Bruno Peron
Há tempos, noto a aversão que o brasileiro tem de ser corrigido. Por vezes, as retificações se fazem na forma de escárnio ou piada. Assim seguimos falando um português cheio de vícios de linguagem (“a nível de”, “estarei apresentando”) e incorreções gramaticais. Mais grave é nossa teimosia frente a mudanças na interação com os outros e à observância de direitos e deveres, portanto exemplos externos ao âmbito das letras.
A educação está em todos os planos de governo e na ponta da língua de políticos, mas se trancafia num baú de esperanças duradouras. Quando se reanimam os otimismos, a mesmice reitera-se nas políticas que esquecem a educação dos pirralhos enquanto elas privilegiam a formação de quem já é bem educado e já tem boa formação, mandando-os ao exterior para que voltem ainda melhores. Assim este segundo grupo (merecedor de educação como os pirralhos também o são) retorna políglota e enciclopédico a educar jovens a quem se presenteia o ingresso às universidades como um privilégio.
O impulso deste texto, a despeito do tributo educacional, é refletir sobre uma contradição na sociedade brasileira: por que protestamos tão veementemente a favor de mudanças exógenas enquanto o caráter do brasileiro é endogenamente avesso a transformações? Queremos nadar nas águas límpidas da prosperidade, mas pouco fazemos para que o micromundo à nossa volta fique melhor e as pessoas se unam no conforto coletivo.
Temos ambições vãs de rezar por toda a impenetrável Via Láctea em vez de pedir pelo familiar que não está bem ou pelo colega de trabalho com quem temos atritos. O desafio está do nosso lado. É aquela história de ter dez projetos, mas não conseguir realizar sequer um. É preciso, portanto, juntar as peças de nossas vidas privada (papel familiar) e pública (função cidadã) e avaliar o que está dentro do alcance e da vontade.
Os protestos que emergem no Brasil alçam a multiplicidade de vozes que, ao mesmo tempo que têm demandas diferentes, confirmam nossa semelhança como brasileiros. Algo temos em comum por nascer e crescer no Brasil. Este país nasceu moderno a partir de pais gananciosos, que buscavam riqueza fácil a custo de genocídio e escravidão, mas deixaram filhos sedentos de luta. Não mudemos esta disposição fundadora do rebento.
A busca desenfreada pela preservação de tradições não esconde que, no Brasil, emerge uma civilização original, que superou de longe as previsões dos pais arrogantes, desertores, exploradores e preconceituosos. Dá-se, porém, atenção desfocada ao âmbito do patrimônio – desconsiderando-se suas novas concepções (sobretudo relacionadas a bens intangíveis, como os costumes) – através da proteção de tradições dubiamente brasileiras (por exemplo, casas luxuosas construídas com material de origem europeia) em vez dos que viviam “sem eira nem beira” nas margens do limiar de nossa modernidade.

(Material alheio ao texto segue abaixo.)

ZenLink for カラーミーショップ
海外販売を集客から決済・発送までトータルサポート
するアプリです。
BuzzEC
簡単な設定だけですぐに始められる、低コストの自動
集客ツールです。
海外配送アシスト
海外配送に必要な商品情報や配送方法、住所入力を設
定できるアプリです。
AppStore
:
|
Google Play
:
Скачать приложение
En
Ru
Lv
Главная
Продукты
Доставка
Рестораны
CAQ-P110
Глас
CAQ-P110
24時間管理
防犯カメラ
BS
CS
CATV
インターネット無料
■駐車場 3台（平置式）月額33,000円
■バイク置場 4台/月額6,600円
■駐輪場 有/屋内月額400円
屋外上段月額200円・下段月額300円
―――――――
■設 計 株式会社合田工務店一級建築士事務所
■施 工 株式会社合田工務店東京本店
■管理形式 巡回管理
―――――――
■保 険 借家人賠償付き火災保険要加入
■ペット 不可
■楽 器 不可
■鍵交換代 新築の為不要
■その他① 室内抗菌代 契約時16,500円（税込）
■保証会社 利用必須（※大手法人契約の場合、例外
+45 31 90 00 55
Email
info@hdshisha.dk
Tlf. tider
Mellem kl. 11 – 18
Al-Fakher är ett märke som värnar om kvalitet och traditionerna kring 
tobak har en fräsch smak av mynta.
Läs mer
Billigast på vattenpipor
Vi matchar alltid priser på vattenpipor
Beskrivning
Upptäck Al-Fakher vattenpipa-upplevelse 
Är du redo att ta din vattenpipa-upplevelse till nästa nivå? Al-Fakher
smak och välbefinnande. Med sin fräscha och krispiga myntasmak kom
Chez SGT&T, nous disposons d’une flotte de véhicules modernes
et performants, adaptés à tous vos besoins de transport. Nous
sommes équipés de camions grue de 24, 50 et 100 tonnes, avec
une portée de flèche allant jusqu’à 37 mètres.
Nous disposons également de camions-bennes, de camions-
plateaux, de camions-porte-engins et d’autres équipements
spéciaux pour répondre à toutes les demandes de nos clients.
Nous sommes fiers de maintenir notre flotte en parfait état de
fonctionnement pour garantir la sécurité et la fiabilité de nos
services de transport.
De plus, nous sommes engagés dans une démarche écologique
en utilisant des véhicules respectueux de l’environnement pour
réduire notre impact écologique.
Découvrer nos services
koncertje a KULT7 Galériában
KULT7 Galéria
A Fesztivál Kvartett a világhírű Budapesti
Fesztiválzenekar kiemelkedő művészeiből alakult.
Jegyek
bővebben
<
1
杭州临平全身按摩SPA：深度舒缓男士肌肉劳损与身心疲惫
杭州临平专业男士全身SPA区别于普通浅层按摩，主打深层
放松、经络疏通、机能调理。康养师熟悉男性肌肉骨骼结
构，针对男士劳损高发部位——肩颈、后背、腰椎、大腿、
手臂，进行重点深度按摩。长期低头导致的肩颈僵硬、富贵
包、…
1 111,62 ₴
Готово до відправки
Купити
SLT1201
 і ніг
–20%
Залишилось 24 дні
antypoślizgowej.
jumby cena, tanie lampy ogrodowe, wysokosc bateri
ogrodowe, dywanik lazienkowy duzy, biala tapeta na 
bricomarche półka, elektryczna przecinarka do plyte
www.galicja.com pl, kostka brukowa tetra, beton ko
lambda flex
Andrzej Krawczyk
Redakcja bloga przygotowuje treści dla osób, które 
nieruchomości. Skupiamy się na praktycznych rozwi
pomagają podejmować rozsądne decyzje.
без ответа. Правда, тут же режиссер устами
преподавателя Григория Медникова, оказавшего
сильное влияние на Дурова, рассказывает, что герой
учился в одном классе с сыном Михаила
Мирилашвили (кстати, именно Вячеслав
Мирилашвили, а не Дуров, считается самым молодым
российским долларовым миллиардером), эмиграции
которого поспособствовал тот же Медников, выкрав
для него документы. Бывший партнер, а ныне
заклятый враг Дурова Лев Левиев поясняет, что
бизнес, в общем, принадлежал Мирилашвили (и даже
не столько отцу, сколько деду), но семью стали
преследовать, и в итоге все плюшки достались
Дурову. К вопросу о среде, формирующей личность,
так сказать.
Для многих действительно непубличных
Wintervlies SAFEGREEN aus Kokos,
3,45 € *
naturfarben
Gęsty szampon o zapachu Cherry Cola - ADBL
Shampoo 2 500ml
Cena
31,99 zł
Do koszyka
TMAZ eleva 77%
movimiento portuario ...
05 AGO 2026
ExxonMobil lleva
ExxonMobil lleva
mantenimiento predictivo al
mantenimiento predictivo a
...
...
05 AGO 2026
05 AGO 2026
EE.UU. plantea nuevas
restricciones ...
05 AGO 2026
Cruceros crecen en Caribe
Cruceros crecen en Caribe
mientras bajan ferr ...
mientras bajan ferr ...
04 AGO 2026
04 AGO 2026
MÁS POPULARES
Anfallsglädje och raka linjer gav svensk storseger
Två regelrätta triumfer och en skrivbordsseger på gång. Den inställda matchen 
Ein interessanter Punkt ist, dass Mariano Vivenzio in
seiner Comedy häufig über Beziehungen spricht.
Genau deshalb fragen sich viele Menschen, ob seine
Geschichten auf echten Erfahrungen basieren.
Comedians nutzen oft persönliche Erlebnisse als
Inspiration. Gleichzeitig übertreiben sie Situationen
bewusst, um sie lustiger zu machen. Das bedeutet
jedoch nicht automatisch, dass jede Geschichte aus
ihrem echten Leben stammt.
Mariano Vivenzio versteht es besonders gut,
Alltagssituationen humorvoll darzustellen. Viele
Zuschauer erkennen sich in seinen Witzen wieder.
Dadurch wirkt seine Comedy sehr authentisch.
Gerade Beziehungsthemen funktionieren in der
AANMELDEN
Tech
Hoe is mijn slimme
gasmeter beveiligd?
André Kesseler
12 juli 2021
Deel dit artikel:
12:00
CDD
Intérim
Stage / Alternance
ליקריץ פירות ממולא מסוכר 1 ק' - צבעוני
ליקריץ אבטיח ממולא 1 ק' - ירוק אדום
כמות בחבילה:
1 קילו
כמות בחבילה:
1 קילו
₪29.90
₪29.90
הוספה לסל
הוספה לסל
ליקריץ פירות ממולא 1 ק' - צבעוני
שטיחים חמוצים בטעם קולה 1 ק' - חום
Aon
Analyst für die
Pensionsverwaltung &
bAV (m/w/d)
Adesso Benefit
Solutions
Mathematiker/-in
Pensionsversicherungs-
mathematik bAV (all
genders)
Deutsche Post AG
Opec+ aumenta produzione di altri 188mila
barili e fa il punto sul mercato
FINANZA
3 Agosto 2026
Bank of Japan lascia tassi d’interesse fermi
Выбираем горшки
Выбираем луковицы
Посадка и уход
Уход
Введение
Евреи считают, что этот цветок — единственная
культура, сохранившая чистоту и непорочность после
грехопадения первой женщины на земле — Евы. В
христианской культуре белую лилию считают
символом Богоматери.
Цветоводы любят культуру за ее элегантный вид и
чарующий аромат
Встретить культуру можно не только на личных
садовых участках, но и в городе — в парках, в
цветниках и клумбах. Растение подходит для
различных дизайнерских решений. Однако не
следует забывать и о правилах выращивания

Por isso, a busca sedenta pelas tradições (arquitetônicas, linguísticas, políticas, etc.) tem, por um lado, o mérito de resguardar a memória das nossas identidades, mas, por outro, ela propaga nossa tradição de misoneísmo (ou seja, aversão à novidade e à transformação). Uma vez que muitas destas tradições referem-se ao uso de palavras arcaicas e a edifícios que abrigavam membros das classes nobres, deixamos de coser a novidade nas entranhas da sociedade escravista, autoritária e hierárquica que aqui se desdobrou.
Portanto, há algo de capcioso na preservação de tradições (aspectos hierárquicos de nossa cultura política, por exemplo) que se incompatibilizam com práticas e hábitos modernos com que tanto contamos na transformação do Brasil. Toda sociedade evolui oferecendo e recebendo na formação de suas identidades. É desta forma que a alegria, a criatividade, a energia e a solidariedade emanam do brasileiro ao passo que buscamos, noutras sociedades, modelos de como viver em harmonia nas cidades sem quebrar telefones públicos, estourar caixas eletrônicos ou queimar ônibus.
Sabemos que gostos e interesses mudam, pois não somos múmias nem objetos de argila. Não é preciso olhar muito atrás no tempo para notar que muito do que fazíamos era pueril demais para que se repita hoje. Cedo ou tarde, nossa energia interna a favor de mudanças será imprescindível para a locomotiva do país. É preciso valorizar-se, ainda que nossa prece evidentemente não mude o mundo. Em vez de reproduzir nossa tradição de misoneísmo, vale a proposta de que o misoneísmo vire uma tradição definhada.